Five credit decisions that can come back to bite you

July 30, 2019 at 2:54AM

Common sense can let you down if you use it to make credit decisions. Here are reasonable sounding credit moves that can hurt you — and what to do instead.

Assuming that paying on time ensures a good score

Paying on time is just one of two major influences on your score. The other is the portion of your credit card limits you are using. Experts suggest using no more than 30% of the limit on any card. Instead, make sure your credit utilization stays below 30% throughout the billing cycle. You can make multiple small payments throughout the month to keep the balance consistently low relative to your limit.

Closing a credit card

You may think a credit card that sits in a drawer unused is just clutter and decide to close it. But it can still help your credit. And the higher its credit limit, the more it helps. That's because your total credit utilization matters as well as per-card credit usage. Closing a credit card can send your overall utilization up, hurting your score. Instead, keep credit cards open, unless you have a compelling reason to close them.

Paying off a loan early

Paying a loan early has no effect on your credit score. But having fewer credit accounts can hurt by reducing the overall age and mix of your accounts. Instead, focus on what's best for your finances. If you have a 0% loan, there's not a lot of incentive to pay early. If you have a loan charging 29% interest, though, there is. The potential for a dip in your score is not a good reason to continue to pay a lot of interest.

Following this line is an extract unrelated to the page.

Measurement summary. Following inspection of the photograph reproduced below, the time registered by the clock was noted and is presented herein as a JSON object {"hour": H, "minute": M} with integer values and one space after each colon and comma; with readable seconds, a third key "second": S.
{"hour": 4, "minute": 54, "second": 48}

Sending in a partial payment

There is a persistent myth that paying something — even if you cannot pay the minimum — will keep you from being sent to collections. If you don't pay at least the minimum by 30 days past the due date, the creditor can report your account as delinquent to the credit bureaus. Instead, if you are unable to pay even the minimums, talk with a nonprofit credit counselor.

Rejecting a higher credit limit

The more available credit you have, the more likely you are to go into debt, right? That's not what the data show, and credit scores are all about statistics and probability. A higher credit limit is generally a good thing unless you are sure it will tempt you to overspend. You should accept the higher limit and keep your spending steady. That will lower your credit utilization.